Test drive when the engine is cold, walk round the car and smell for diesel, also listen for a rattle from the engine. If you can smell diesel it could be that the injector pipe is leaking. If the engine rattles, the flywheel almost certainly needs replacing. If you do find either of these problems, have the car examined by a specialist. Budget around £1,000 for injector pipe leaks, and to replace the flywheel around £550.
(approx prices for a 1.6 excl VAT) A front wing costs around £250 and a windscreen just under £150. Tyres are just under £90 and a complete exhaust system (including catalytic converter) would set you back about £500.
On the Road
The downside of all the space on the inside is that the Mondeo is a seriously big car outside, bigger than the old Ford Scorpio executive saloon. It feels substantial and extremely solid on the road but the sheer size becomes an issue in tight situations and when parking. Get the Mondeo out in the open and all this is forgotten. It shines brighter than any other medium range offering whether you're attacking a set of sweeping bends or a marathon motorway trip. The suspension is extremely well judged, giving the firmness and control you want for spirited driving but without crossing over into the harshness that makes mundane trips a chore. The car is a pleasure to use on longer journeys where wind and road noise are never intrusive and the engine idles away meekly in the background until called upon to deliver the goods.

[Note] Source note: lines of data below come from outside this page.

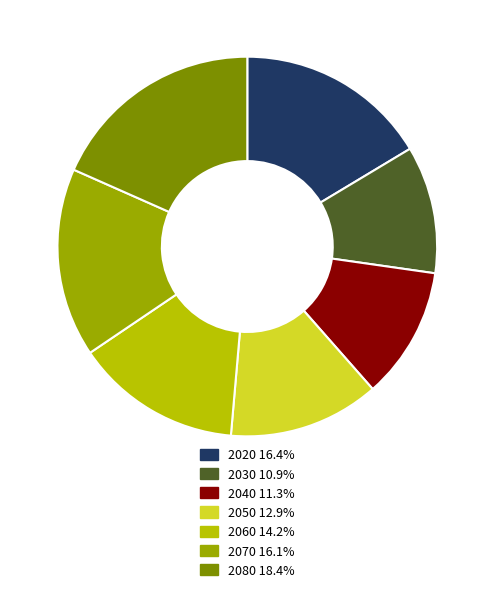

How much of the chart is everything except 2060?

85.8%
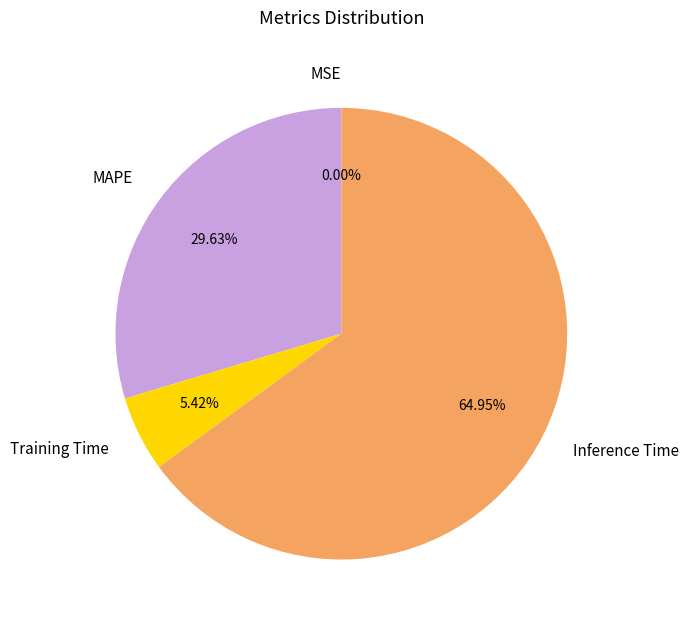

To the nearest percent, what percentage of the pie is Inference Time?

65%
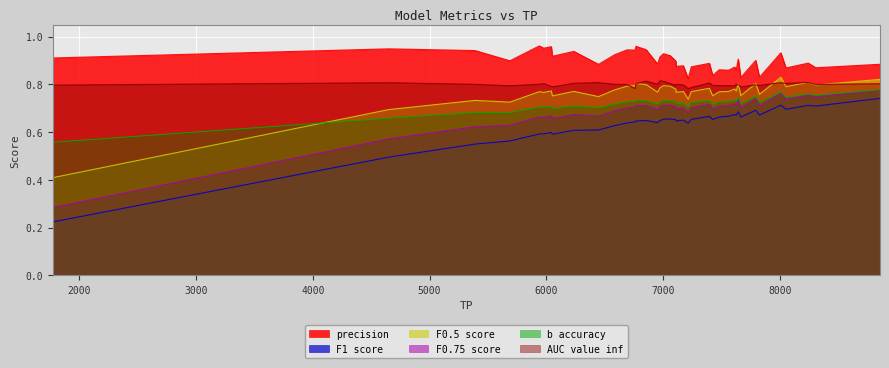

Does the chart display data point markers on the line(s)?

No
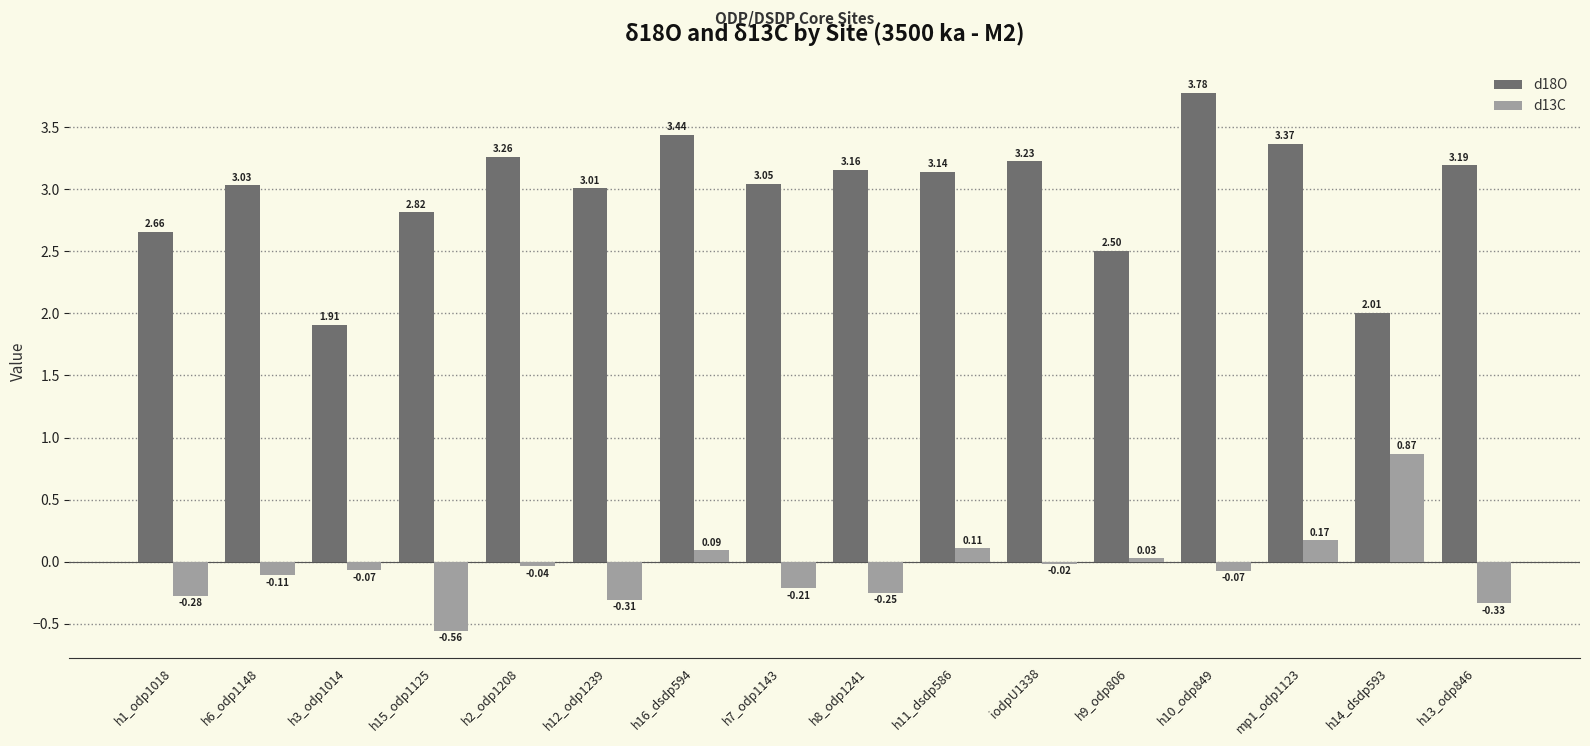

At how many categories does at least one series exceed 1?

16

The 2.5-litre turbo engine will pique the interest of keen drivers and it can produce exhilarating pace. There's 217bhp on tap but it arrives in a measured fashion, making it much more usable in everyday situations than is the case in less advanced turbocharged cars. It's a performance engine, so there's always going to be a penalty in terms of fuel economy and the official combined economy figure of 30mpg might be a little optimistic if you drive it hard. The 2.2-litre diesel is a nice compromise between performance and economy with 173bhp and tonnes of torque. It can cover the 0-60mph sprint in 8.4s, only a second slower than the 2.5T, and will feel almost as quick as that car in the mid-range yet economy will be closer to 45mpg.
The smaller engines are the ones that most used buyers are likely to encounter and both the 1.8 and 2.0-litre TDCi diesels make a sound choice. The ECOnetic Mondeo uses the 1.8-litre TDCi unit and is highly sought after for its economy and low emissions. Even the 1.6-litre petrol engine shouldn't be discounted. It's not quick even in 123bhp form but turns in adequate performance with economy in the high thirties.
The Mondeo is a superb vehicle in fourth generation guise, a consummate all-rounder with very few weak points. The interior quality isn't quite up with the compact executive models that Ford claimed to have benchmarked but it's pretty good by medium range standards and very well designed. Elsewhere, the driving experience is the finest in the sector, interior space is abundant and there are some first class engine options. As a new car, a shrinking market for medium family models prevented the Mondeo generating the sales it deserved but as a used buy, it's hard to award it anything but a resounding thumbs-up.